Bloc de texte ::

----------------

La statuaire est riche : une piéta du 15ᵉ siècle, une déposition de croix, la statue de Sainte-Ursule et des onze mille vierges, sans oublier le retable de la chapelle Saint-Joseph incrusté de plusieurs panneaux d’albâtre, eux aussi de la fin du 15ᵉ siècle.
L’ensemble des vitraux, soufflés par les bombes de la dernière guerre, ont été remplacés dans les années 50-60 par les mains de Max Ingrand et Gérad Lardeur. Mille caresses bleu, rouge et orangées fusionnent pour le plaisir des yeux !
Curiosité de l'église : la Flèche et les momies
Attention : La flèche est actuellement fermée pour travaux (durée : 5 ans)
Bâtie du 14ᵉ au 16ᵉ siècle, la basilique Saint-Michel de Bordeaux partage avec la cathédrale Saint-André la particularité d’être dotée d’un clocher indépendant du sanctuaire. Sa flèche fut édifiée à la fin du 15e siècle sur un ancien charnier "le carney de Sent Miqueu" où furent installées en ronde macabre à la fin du XVIIIe siècle des momies exhumées du cimetière situé à l’entour.
Par leurs figures crispées, ces corps desséchés hanteront longtemps l’imagination des bordelais et des touristes. Ces momies (elles étaient près de 70) ont attiré des milliers de visiteurs, dont quelques écrivains illustres, comme Victor Hugo, Gustave Flaubert, Théophile Gautier ou plus près de nous Ferdinand Céline. On pouvait voir « L’enterré vivant », « la famille empoisonnée par les champignons », « L’africaine », un général tué en duel, etc.
Cette ronde macabre prit fin en 1990. Un audiovisuel reconstitue la genèse de cette exhibition dont beaucoup de Bordelais ont gardé le souvenir.

----------------

Lignes fournies ::
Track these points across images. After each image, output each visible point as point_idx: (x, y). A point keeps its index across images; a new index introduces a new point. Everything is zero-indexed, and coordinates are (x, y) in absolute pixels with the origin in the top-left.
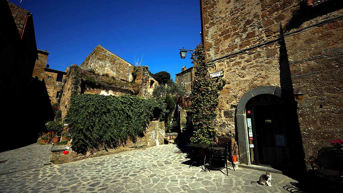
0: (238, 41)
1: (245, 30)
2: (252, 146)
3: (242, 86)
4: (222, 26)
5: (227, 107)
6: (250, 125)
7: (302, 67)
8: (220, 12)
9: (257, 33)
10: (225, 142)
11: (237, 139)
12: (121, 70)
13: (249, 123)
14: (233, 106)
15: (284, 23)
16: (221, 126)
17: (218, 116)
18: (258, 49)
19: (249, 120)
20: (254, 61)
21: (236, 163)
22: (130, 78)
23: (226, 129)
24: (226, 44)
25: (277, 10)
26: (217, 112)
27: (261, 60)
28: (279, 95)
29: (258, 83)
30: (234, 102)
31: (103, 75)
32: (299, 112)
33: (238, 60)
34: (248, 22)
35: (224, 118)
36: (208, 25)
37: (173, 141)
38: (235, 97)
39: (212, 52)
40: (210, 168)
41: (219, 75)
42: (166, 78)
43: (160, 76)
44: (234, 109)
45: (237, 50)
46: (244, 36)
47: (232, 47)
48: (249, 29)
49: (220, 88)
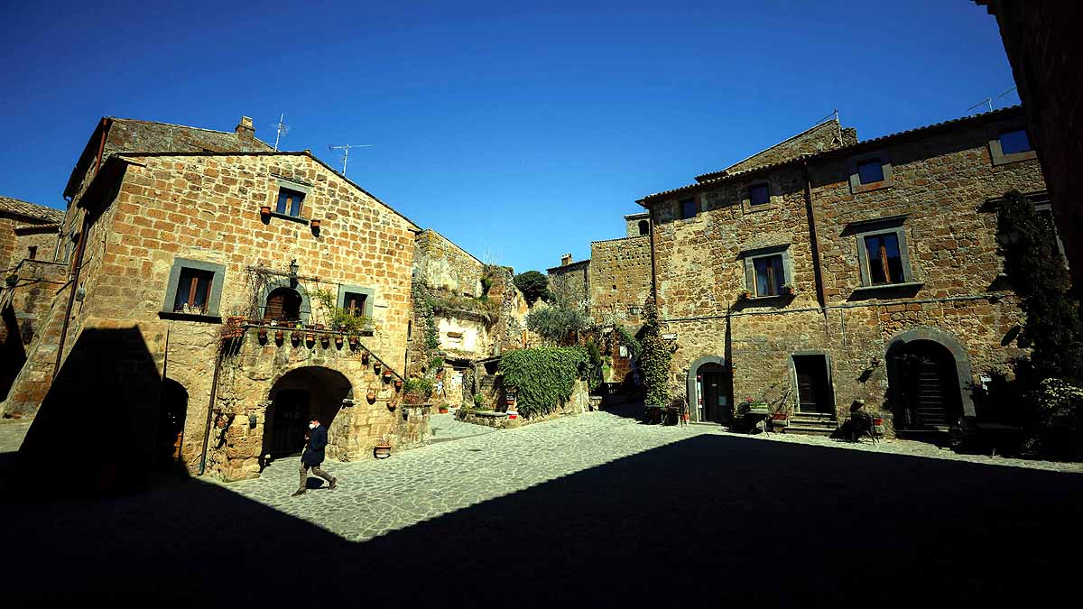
0: (692, 306)
1: (699, 298)
2: (701, 406)
3: (695, 352)
4: (676, 284)
5: (680, 370)
6: (699, 389)
7: (739, 345)
8: (676, 267)
9: (710, 305)
10: (678, 403)
11: (688, 401)
12: (464, 275)
13: (698, 386)
14: (685, 370)
15: (732, 303)
16: (673, 388)
17: (670, 379)
18: (710, 321)
19: (699, 384)
20: (705, 331)
21: (688, 421)
22: (479, 289)
23: (678, 392)
24: (680, 306)
25: (727, 289)
26: (669, 375)
27: (711, 331)
28: (723, 364)
29: (708, 351)
30: (687, 367)
31: (440, 289)
32: (734, 380)
33: (691, 327)
34: (703, 291)
35: (676, 381)
36: (660, 276)
37: (597, 408)
38: (688, 362)
39: (665, 310)
40: (666, 424)
41: (672, 337)
42: (540, 287)
43: (530, 283)
44: (686, 373)
45: (691, 316)
46: (698, 304)
47: (687, 312)
48: (704, 298)
49: (673, 351)
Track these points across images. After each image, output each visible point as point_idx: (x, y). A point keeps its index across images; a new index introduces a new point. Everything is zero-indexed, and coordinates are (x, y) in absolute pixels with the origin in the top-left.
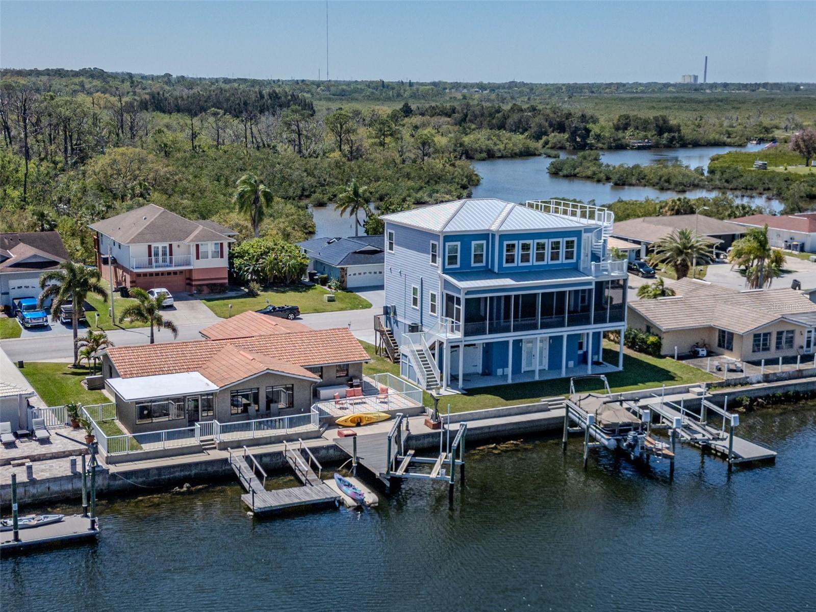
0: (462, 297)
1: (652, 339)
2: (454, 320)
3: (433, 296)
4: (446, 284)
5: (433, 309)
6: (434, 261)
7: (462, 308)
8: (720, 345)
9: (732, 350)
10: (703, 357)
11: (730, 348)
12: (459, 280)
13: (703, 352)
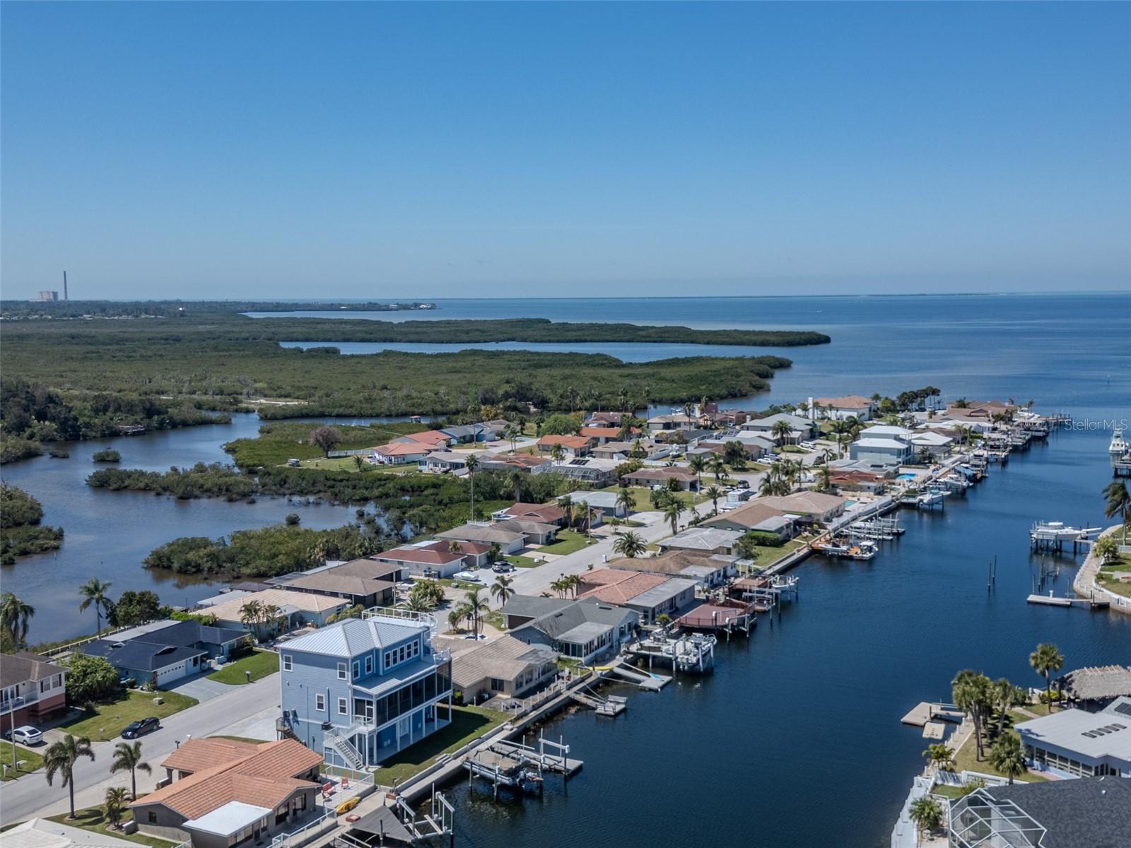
0: (374, 701)
1: (458, 694)
2: (366, 717)
3: (342, 702)
4: (355, 692)
5: (343, 710)
6: (342, 675)
7: (374, 708)
8: (493, 688)
9: (503, 690)
10: (487, 700)
11: (502, 690)
12: (369, 688)
13: (487, 696)
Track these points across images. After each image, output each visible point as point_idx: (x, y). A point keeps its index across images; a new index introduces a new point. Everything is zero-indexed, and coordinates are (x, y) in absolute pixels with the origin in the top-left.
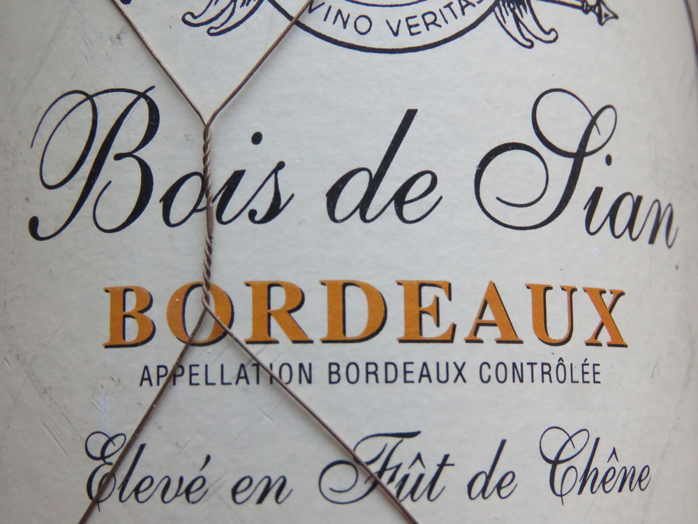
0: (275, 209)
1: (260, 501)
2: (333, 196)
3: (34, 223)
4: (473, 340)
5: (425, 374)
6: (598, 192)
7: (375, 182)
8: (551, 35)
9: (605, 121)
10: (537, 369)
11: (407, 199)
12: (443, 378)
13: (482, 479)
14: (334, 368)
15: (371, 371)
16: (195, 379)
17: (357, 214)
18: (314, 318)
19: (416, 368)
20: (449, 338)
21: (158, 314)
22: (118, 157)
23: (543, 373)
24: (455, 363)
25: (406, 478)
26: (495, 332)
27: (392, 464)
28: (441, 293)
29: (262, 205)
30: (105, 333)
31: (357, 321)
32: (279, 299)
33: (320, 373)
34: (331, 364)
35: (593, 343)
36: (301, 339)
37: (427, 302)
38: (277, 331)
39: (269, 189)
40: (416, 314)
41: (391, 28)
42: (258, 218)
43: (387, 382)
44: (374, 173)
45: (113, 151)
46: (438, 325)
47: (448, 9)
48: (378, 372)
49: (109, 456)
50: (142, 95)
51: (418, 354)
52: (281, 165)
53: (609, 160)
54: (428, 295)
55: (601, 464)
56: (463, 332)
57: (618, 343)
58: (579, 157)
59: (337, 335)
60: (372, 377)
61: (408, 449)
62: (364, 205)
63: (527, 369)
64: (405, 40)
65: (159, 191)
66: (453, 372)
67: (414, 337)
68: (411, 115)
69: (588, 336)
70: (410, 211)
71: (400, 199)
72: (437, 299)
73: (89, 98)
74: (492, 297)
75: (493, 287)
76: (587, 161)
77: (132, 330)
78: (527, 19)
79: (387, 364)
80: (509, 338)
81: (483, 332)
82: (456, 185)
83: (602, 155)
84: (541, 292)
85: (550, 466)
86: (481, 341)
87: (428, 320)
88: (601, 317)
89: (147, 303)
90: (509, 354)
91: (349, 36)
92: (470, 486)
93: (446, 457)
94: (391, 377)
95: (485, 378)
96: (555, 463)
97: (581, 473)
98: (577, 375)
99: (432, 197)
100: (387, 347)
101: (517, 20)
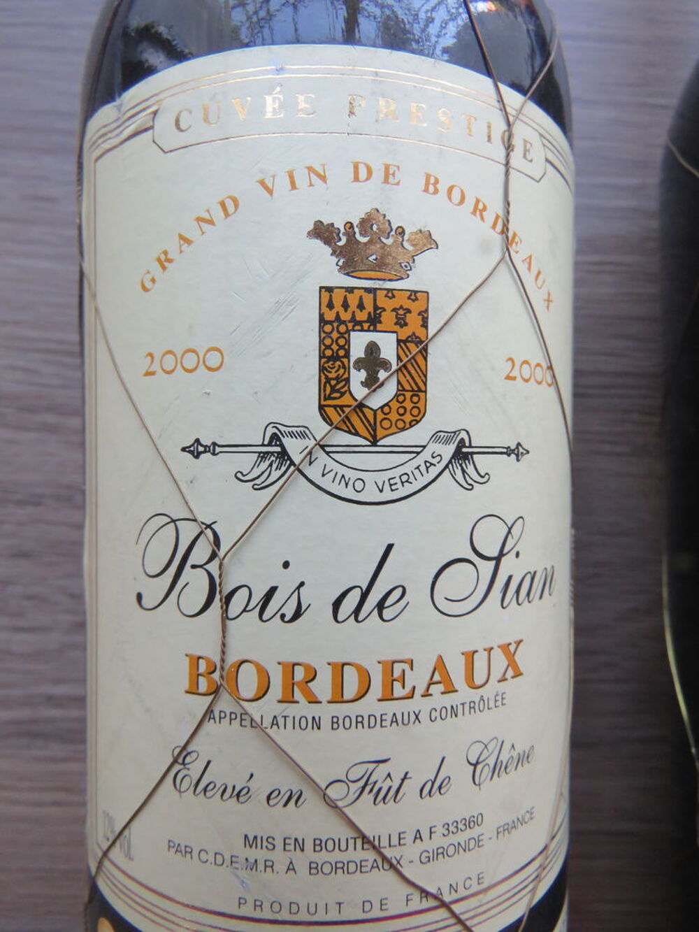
0: (298, 614)
1: (286, 805)
2: (337, 604)
3: (139, 597)
4: (427, 694)
5: (394, 720)
6: (510, 578)
7: (364, 596)
10: (467, 707)
11: (386, 605)
12: (406, 722)
13: (429, 784)
14: (335, 720)
15: (359, 721)
16: (244, 723)
17: (353, 616)
19: (389, 718)
20: (411, 696)
22: (194, 567)
23: (470, 708)
24: (414, 712)
25: (380, 789)
26: (441, 687)
27: (372, 780)
28: (406, 667)
29: (289, 611)
31: (351, 690)
32: (300, 674)
33: (326, 723)
34: (333, 717)
36: (314, 701)
37: (397, 673)
38: (298, 695)
40: (389, 681)
41: (378, 487)
42: (286, 619)
43: (369, 727)
44: (364, 589)
46: (404, 687)
47: (417, 470)
48: (364, 722)
49: (188, 764)
50: (209, 526)
51: (391, 708)
52: (302, 584)
53: (517, 555)
54: (398, 669)
55: (504, 757)
58: (498, 559)
59: (338, 698)
60: (360, 725)
61: (382, 770)
63: (460, 707)
64: (388, 495)
66: (413, 717)
67: (388, 697)
68: (390, 547)
69: (499, 676)
70: (387, 614)
71: (381, 606)
72: (404, 671)
73: (174, 521)
74: (440, 665)
75: (440, 657)
76: (504, 560)
78: (470, 470)
79: (369, 716)
80: (450, 689)
81: (433, 689)
83: (514, 552)
84: (470, 656)
85: (472, 767)
86: (431, 695)
87: (397, 685)
88: (508, 661)
90: (449, 700)
91: (349, 493)
92: (421, 791)
93: (407, 773)
94: (372, 724)
95: (433, 719)
96: (475, 765)
97: (492, 766)
98: (492, 704)
99: (403, 602)
100: (370, 705)
101: (463, 471)
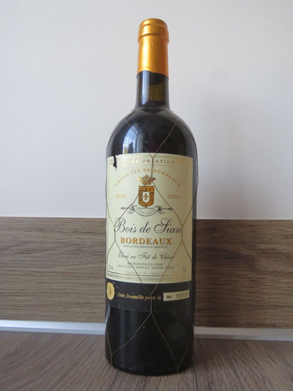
8: (164, 213)
9: (170, 221)
18: (138, 242)
21: (125, 240)
30: (121, 242)
35: (167, 244)
39: (135, 229)
45: (121, 224)
56: (152, 243)
57: (170, 244)
62: (143, 231)
65: (125, 229)
77: (123, 242)
82: (152, 229)
89: (124, 239)
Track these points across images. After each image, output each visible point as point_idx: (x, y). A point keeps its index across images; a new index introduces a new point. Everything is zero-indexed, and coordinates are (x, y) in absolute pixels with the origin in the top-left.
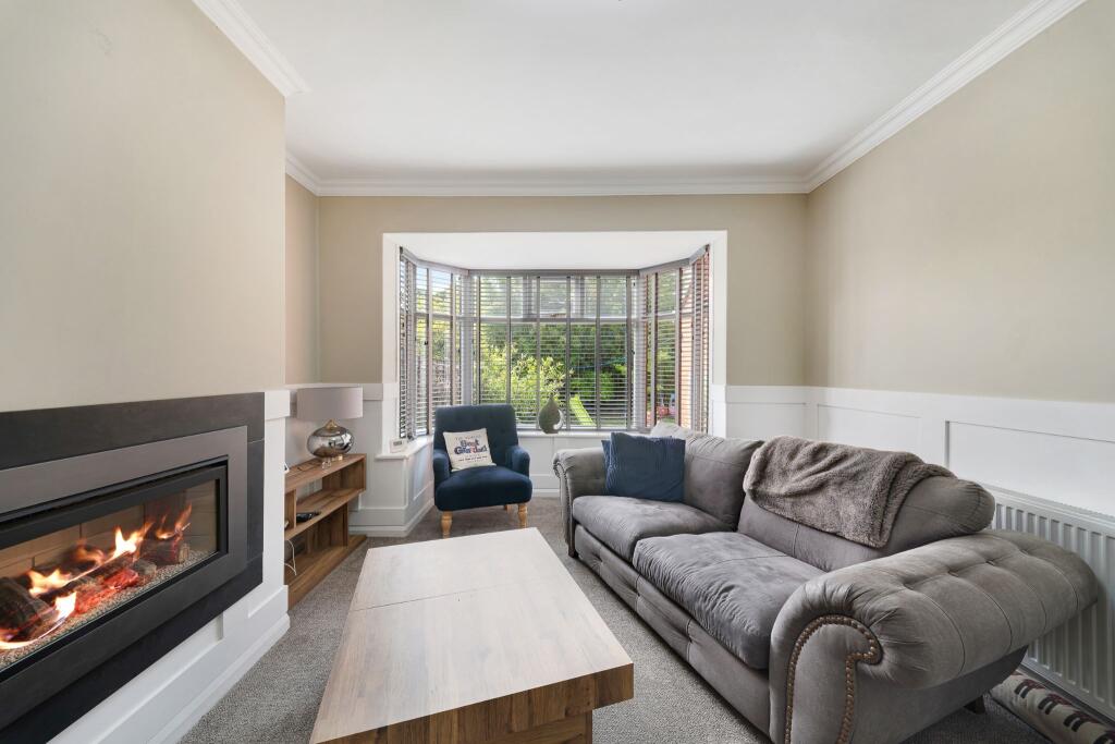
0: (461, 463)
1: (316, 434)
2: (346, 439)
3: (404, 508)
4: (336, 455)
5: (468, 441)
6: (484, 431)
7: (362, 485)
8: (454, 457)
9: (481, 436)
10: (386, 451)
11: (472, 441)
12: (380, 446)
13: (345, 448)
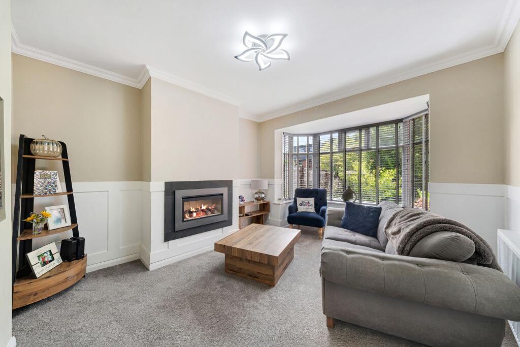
0: (301, 209)
1: (256, 193)
2: (263, 196)
3: (280, 221)
4: (260, 200)
5: (305, 201)
6: (314, 198)
7: (268, 210)
8: (299, 207)
9: (312, 201)
10: (276, 201)
11: (307, 202)
12: (274, 200)
13: (263, 198)
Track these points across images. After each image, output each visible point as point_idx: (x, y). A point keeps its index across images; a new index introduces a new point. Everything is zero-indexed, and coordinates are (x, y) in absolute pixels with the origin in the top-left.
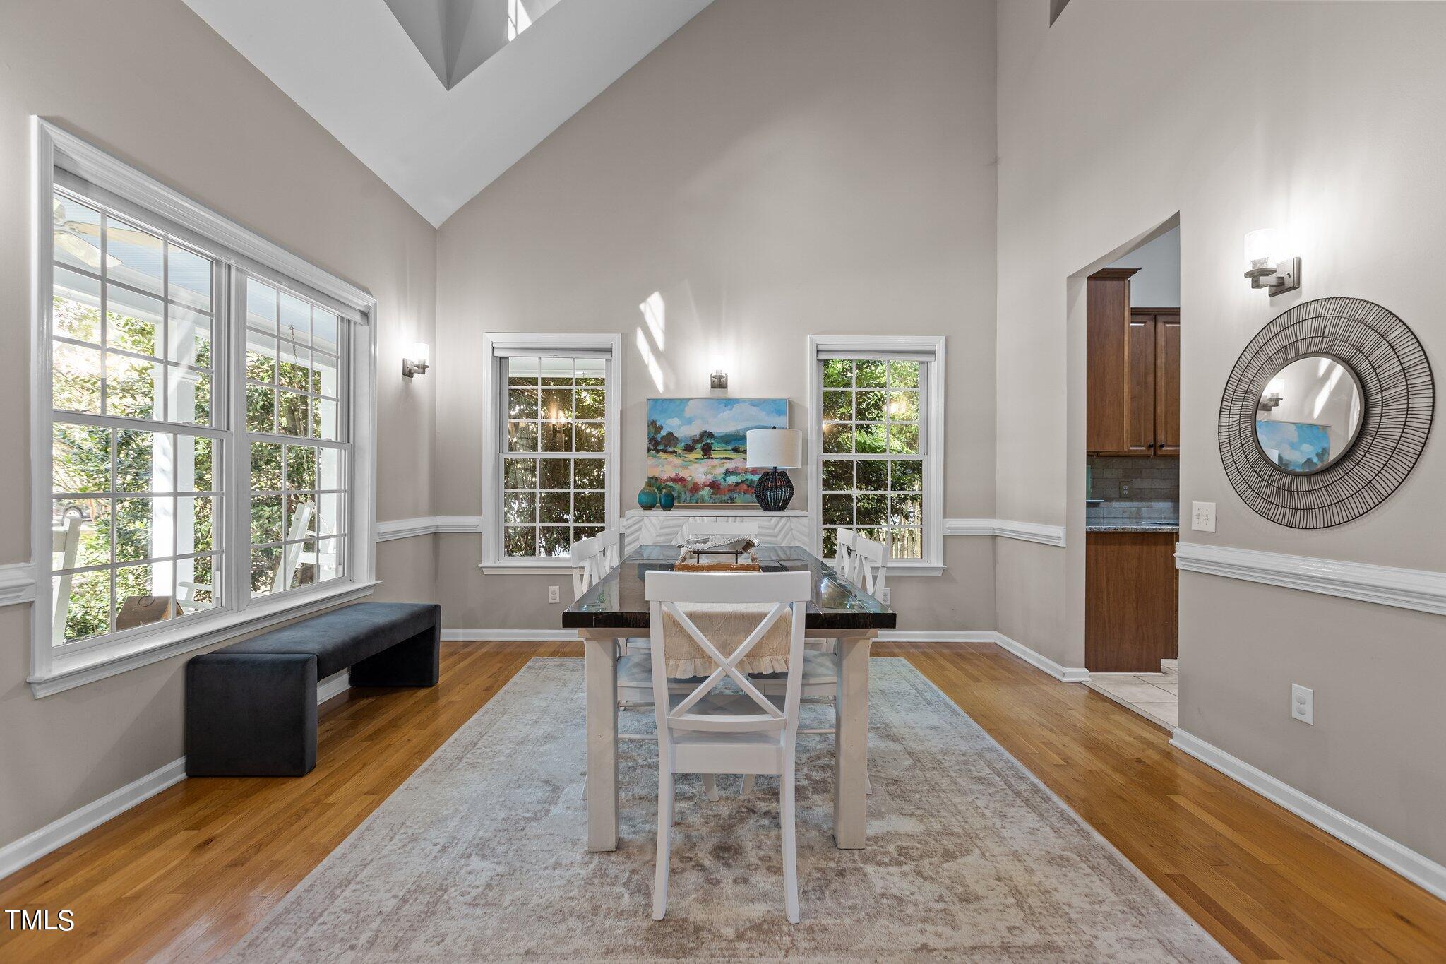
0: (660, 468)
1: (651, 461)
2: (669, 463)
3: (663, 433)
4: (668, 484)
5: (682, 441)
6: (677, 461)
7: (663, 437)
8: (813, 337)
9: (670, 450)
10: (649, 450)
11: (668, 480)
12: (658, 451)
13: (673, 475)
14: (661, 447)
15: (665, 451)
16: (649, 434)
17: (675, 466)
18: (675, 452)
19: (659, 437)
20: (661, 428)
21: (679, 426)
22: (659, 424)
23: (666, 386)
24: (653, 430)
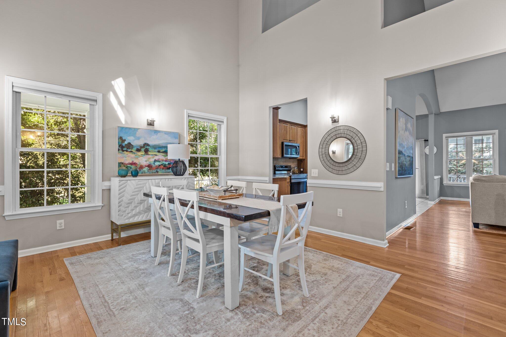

----------------

Parties de l'exercice ::
- a) Citez tous les écrivains illustres que le texte sur la basilique Saint-Michel nomme parmi les visiteurs des momies.
- b) Disposez en tableau Markdown les lignes fournies, de la première jusqu'à celle qui contient « 16: (221, 126) » incluse, avec une colonne « N° » pour le numéro de rang et une colonne « Contenu » pour la ligne. Laissez de côté les images et les lignes vides.

Réponses fournies ::
- a) Victor Hugo, Gustave Flaubert, Théophile Gautier et Ferdinand Céline.

- b)
| N° | Contenu |
|---|---|
| 1 | Track these points across images. After each image, output each visible point as point_idx: (x, y). A point keeps its index across images; a new index introduces a new point. Everything is zero-indexed, and coordinates are (x, y) in absolute pixels with the origin in the top-left. |
| 2 | 0: (238, 41) |
| 3 | 1: (245, 30) |
| 4 | 2: (252, 146) |
| 5 | 3: (242, 86) |
| 6 | 4: (222, 26) |
| 7 | 5: (227, 107) |
| 8 | 6: (250, 125) |
| 9 | 7: (302, 67) |
| 10 | 8: (220, 12) |
| 11 | 9: (257, 33) |
| 12 | 10: (225, 142) |
| 13 | 11: (237, 139) |
| 14 | 12: (121, 70) |
| 15 | 13: (249, 123) |
| 16 | 14: (233, 106) |
| 17 | 15: (284, 23) |
| 18 | 16: (221, 126) |